[Collected data entries]
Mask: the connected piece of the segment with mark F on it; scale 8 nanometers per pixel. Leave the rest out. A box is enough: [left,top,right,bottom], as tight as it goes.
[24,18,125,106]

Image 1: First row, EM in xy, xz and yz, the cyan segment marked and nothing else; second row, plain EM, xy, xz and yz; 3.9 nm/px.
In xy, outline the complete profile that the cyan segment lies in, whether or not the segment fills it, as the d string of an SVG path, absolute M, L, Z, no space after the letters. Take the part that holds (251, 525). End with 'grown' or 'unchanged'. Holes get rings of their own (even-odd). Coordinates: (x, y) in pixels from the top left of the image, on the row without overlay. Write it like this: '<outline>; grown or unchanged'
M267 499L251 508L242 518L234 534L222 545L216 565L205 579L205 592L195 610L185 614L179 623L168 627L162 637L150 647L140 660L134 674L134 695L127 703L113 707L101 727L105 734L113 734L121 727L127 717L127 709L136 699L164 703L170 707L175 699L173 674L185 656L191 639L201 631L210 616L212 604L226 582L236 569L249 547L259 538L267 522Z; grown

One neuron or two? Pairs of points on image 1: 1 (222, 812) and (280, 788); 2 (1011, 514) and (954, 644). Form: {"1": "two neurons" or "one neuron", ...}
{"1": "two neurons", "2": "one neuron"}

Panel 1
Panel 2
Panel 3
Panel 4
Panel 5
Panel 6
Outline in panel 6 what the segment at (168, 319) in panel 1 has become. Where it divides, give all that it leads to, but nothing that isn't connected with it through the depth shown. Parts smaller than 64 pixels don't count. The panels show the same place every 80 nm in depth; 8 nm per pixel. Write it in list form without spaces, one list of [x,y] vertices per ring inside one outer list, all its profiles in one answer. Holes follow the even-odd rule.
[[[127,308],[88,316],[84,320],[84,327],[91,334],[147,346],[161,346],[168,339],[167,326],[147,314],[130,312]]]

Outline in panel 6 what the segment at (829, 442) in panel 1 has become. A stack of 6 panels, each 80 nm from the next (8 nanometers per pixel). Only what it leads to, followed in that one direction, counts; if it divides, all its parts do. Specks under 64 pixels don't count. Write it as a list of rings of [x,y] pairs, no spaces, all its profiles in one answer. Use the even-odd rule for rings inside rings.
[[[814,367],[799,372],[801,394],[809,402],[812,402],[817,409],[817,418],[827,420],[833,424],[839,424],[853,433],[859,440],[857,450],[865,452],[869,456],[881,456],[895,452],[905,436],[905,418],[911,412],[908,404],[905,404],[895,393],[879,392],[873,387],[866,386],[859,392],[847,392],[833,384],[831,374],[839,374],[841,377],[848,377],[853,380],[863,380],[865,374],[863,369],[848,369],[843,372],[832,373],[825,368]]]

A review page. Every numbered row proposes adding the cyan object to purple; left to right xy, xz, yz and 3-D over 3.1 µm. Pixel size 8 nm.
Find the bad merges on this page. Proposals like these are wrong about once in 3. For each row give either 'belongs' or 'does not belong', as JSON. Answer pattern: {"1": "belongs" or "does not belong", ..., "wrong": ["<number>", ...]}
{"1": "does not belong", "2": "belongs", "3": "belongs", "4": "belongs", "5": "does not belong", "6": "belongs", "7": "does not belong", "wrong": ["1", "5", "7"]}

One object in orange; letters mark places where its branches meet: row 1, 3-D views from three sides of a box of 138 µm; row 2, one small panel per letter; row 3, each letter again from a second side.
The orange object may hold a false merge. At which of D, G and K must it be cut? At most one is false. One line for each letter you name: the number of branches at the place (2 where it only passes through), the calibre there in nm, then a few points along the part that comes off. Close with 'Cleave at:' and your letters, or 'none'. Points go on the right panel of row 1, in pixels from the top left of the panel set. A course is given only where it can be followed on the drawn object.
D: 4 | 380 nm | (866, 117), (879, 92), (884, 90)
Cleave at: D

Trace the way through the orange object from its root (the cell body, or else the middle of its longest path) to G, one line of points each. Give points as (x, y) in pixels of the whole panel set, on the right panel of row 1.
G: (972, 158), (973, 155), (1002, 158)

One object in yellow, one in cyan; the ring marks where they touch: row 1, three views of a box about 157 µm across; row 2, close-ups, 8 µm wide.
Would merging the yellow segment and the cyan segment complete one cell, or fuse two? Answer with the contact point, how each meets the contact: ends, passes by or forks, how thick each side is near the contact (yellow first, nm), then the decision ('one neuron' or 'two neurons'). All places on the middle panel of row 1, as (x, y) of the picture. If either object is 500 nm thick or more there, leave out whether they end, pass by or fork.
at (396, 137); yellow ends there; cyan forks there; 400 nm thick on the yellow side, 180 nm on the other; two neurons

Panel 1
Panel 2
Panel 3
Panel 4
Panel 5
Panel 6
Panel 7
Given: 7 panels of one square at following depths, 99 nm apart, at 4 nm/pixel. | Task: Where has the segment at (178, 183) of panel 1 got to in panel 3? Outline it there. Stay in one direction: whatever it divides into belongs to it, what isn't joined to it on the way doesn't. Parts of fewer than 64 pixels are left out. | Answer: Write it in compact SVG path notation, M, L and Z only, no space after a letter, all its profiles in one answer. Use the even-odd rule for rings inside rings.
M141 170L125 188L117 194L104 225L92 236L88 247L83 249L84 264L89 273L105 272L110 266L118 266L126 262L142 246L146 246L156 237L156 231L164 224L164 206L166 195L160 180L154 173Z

**PROBLEM DETAILS:** Where a line in the records above includes the string "views", show it.

**ANSWER SPACE:**
One object in orange; letters mark places where its branches meet: row 1, 3-D views from three sides of a box of 138 µm; row 2, one small panel per letter; row 3, each letter again from a second side.
One object in yellow, one in cyan; the ring marks where they touch: row 1, three views of a box about 157 µm across; row 2, close-ups, 8 µm wide.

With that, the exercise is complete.